Digital Library
Pew Research Center Sharp Rise in the Share of Americans Saying Jews Face Discrimination
Topic:
Antisemitism & Antizionism
Principal Investigators:
Carroll Doherty, Jocelyn Kiley, Bridget Johnson
Study Date:
2019
Source:
Pew Research Center,Berman Jewish DataBank
Key Findings:
The share of Americans saying Jews face discrimination in the U.S. has increased substantially since late 2016. In 2019, 64% of Americans say Jews face at least some discrimination, which is a 20-percentage-point increase from 2016. The share saying Jews face “a lot” of discrimination has nearly doubled, from 13% to 24%.
Democrats remain more likely than Republicans to say there is discrimination against Jews. Among members of both parties, the shares saying there is a lot of discrimination against Jews has roughly doubled since 2016 – from 15% to 28% among Democrats and from 9% to 20% among Republicans.
The 2019 survey conducted by Pew also finds majorities continue to say there is a lot or some discrimination against Muslims, blacks, Hispanics, gays and lesbians, and women.
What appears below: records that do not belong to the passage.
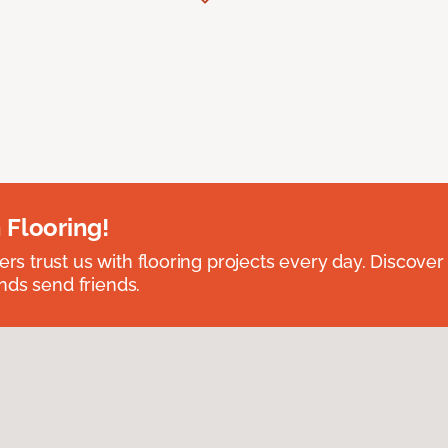
 Flooring!
 trust us with flooring projects every day. Discover
nds send friends.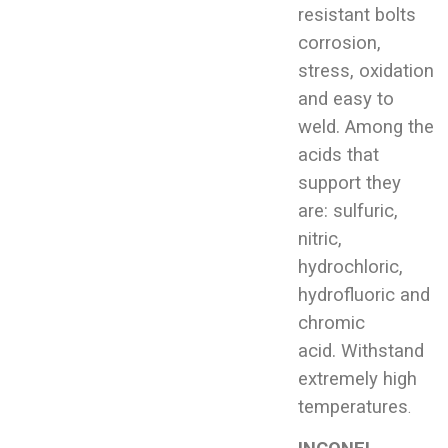
resistant bolts
corrosion,
stress, oxidation
and easy to
weld. Among the
acids that
support they
are: sulfuric,
nitric,
hydrochloric,
hydrofluoric and
chromic
acid. Withstand
extremely high
temperatures
.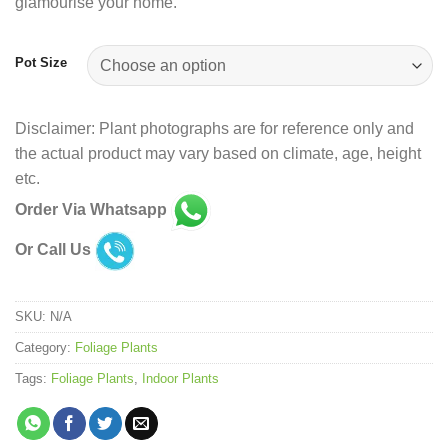
glamourise your home.
Pot Size
Disclaimer: Plant photographs are for reference only and
the actual product may vary based on climate, age, height
etc.
Order Via Whatsapp
Or Call Us
SKU:
N/A
Category:
Foliage Plants
Tags:
Foliage Plants
,
Indoor Plants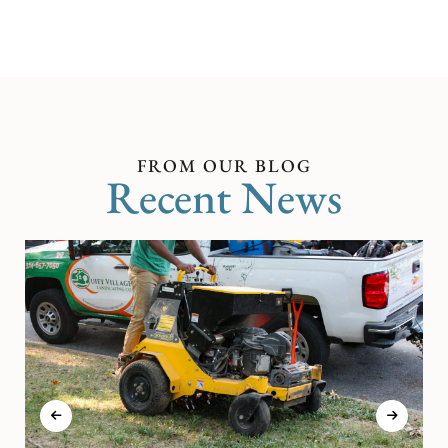
FROM OUR BLOG
Recent News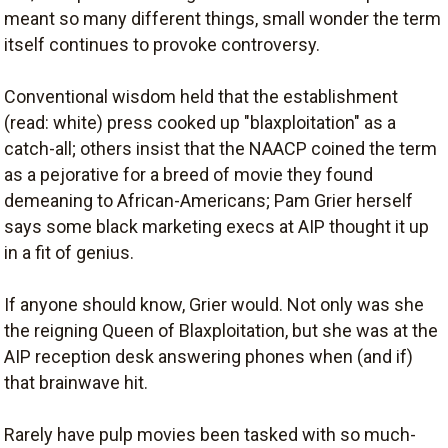
meant so many different things, small wonder the term
itself continues to provoke controversy.
Conventional wisdom held that the establishment
(read: white) press cooked up "blaxploitation" as a
catch-all; others insist that the NAACP coined the term
as a pejorative for a breed of movie they found
demeaning to African-Americans; Pam Grier herself
says some black marketing execs at AIP thought it up
in a fit of genius.
If anyone should know, Grier would. Not only was she
the reigning Queen of Blaxploitation, but she was at the
AIP reception desk answering phones when (and if)
that brainwave hit.
Rarely have pulp movies been tasked with so much-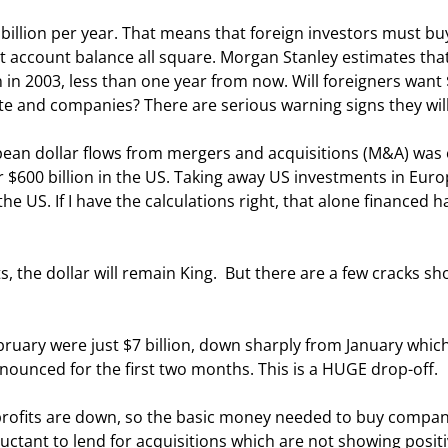
ent account balance all square. Morgan Stanley estimates that
on in 2003, less than one year from now. Will foreigners want
te and companies? There are serious warning signs they will
r $600 billion in the US. Taking away US investments in Europ
e US. If I have the calculations right, that alone financed hal
announced for the first two months. This is a HUGE drop-off. 
uctant to lend for acquisitions which are not showing positi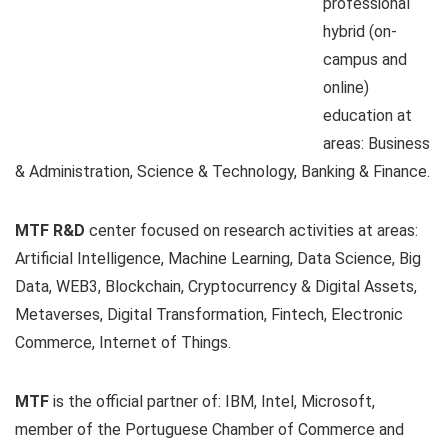
professional
hybrid (on-
campus and
online)
education at
areas: Business
& Administration, Science & Technology, Banking & Finance.
MTF R&D
center focused on research activities at areas:
Artificial Intelligence, Machine Learning, Data Science, Big
Data, WEB3, Blockchain, Cryptocurrency & Digital Assets,
Metaverses, Digital Transformation, Fintech, Electronic
Commerce, Internet of Things.
MTF
is the official partner of: IBM, Intel, Microsoft,
member of the Portuguese Chamber of Commerce and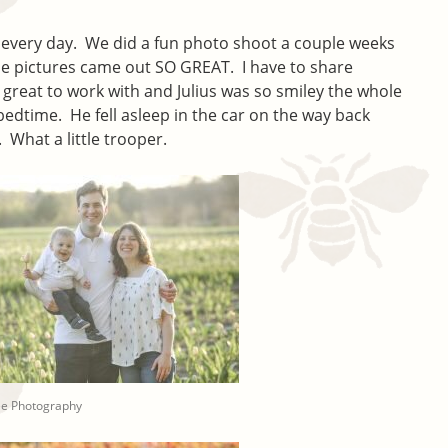
er every day. We did a fun photo shoot a couple weeks
the pictures came out SO GREAT. I have to share
great to work with and Julius was so smiley the whole
 bedtime. He fell asleep in the car on the way back
What a little trooper.
ee Photography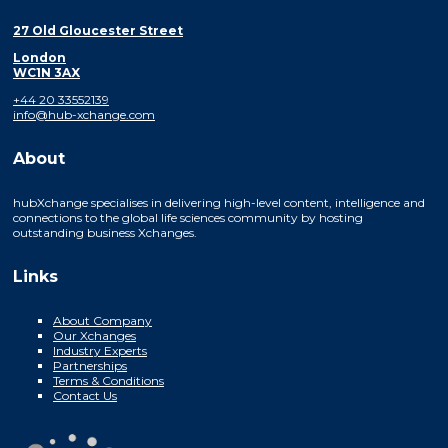
27 Old Gloucester Street
London
WC1N 3AX
+44 20 33552139
info@hub-xchange.com
About
hubXchange specialises in delivering high-level content, intelligence and
connections to the global life sciences community by hosting
outstanding business Xchanges.
Links
About Company
Our Xchanges
Industry Experts
Partnerships
Terms & Conditions
Contact Us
Muslims, in particular, are seen as facing more discrimination than other groups in society; 82% say Muslims face some discrimination, with 56% saying they encounter a lot of discrimination – the highest among nine groups included in the survey.
Methodology:
The analysis in this report is based on telephone interviews conducted March 20-25, 2019 among a national sample of 1,503 adults, 18 years of age or older, living in all 50 U.S. states and the District of Columbia (300 respondents were interviewed on a landline telephone, and 1,203 were interviewed on a cell phone, including 792 who had no landline telephone).
The combined landline and cell phone sample is weighted using an iterative technique that matches gender, age, education, race, Hispanic origin and nativity, and region to parameters from the 2017 Census Bureau's American Community Survey one-year estimates and population density to parameters from the decennial census.